#### DATA FOR THE TASK:
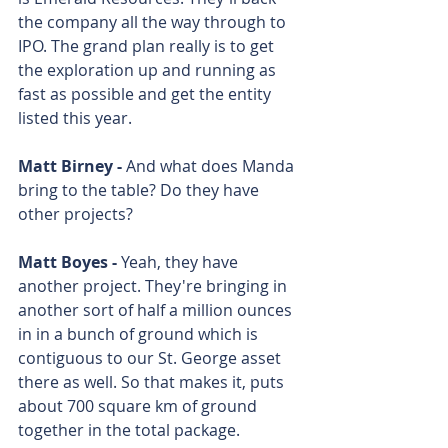
the company all the way through to 
IPO. The grand plan really is to get 
the exploration up and running as 
fast as possible and get the entity 
listed this year.
Matt Birney - 
And what does Manda 
bring to the table? Do they have 
other projects? 
Matt Boyes - 
Yeah, they have 
another project. They're bringing in 
another sort of half a million ounces 
in in a bunch of ground which is 
contiguous to our St. George asset 
there as well. So that makes it, puts 
about 700 square km of ground 
together in the total package.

#### YOUR TASK:
Could you reproduce the lines above, from the one that holds "another sort of half a million ounces" through the last, exactly as they stand?

#### EXERCISE ANSWER:
another sort of half a million ounces 
in in a bunch of ground which is 
contiguous to our St. George asset 
there as well. So that makes it, puts 
about 700 square km of ground 
together in the total package.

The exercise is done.